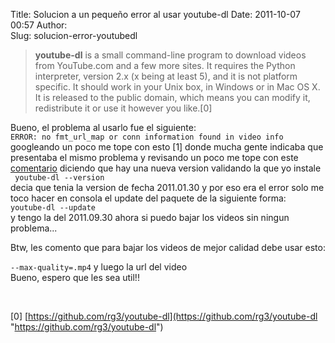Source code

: Title: Solucion a un pequeño error al usar youtube-dl
Date: 2011-10-07 00:57
Author:  
Slug: solucion-error-youtubedl

> **youtube-dl** is a small command-line program to download videos from
> YouTube.com and a few more sites. It requires the Python interpreter,
> version 2.x (x being at least 5), and it is not platform specific. It
> should work in your Unix box, in Windows or in Mac OS X. It is
> released to the public domain, which means you can modify it,
> redistribute it or use it however you like.[0]

Bueno, el problema al usarlo fue el siguiente:  
`ERROR: no fmt_url_map or conn information found in video info`  
googleando un poco me tope con esto [1] donde mucha gente indicaba que
presentaba el mismo problema y revisando un poco me tope con este
[comentario](https://github.com/rg3/youtube-dl/issues/108#issuecomment-1730675 "https://github.com/rg3/youtube-dl/issues/108#issuecomment-1730675")
diciendo que hay una nueva version validando la que yo instale  
` youtube-dl --version`  
decia que tenia la version de fecha 2011.01.30 y por eso era el error
solo me toco hacer en consola el update del paquete de la siguiente
forma:  
` youtube-dl --update `  
y tengo la del 2011.09.30 ahora si puedo bajar los videos sin ningun
problema...

Btw, les comento que para bajar los videos de mejor calidad debe usar
esto:

`--max-quality=.mp4` y luego la url del video  
Bueno, espero que les sea util!!

 

[0]
[https://github.com/rg3/youtube-dl](https://github.com/rg3/youtube-dl "https://github.com/rg3/youtube-dl")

━━━

:: What the task asks ::
Pull out every line of the material above that contains the string "esto", treating uppercase and lowercase as different.

:: Problem solution ::
googleando un poco me tope con esto [1] donde mucha gente indicaba que
esto:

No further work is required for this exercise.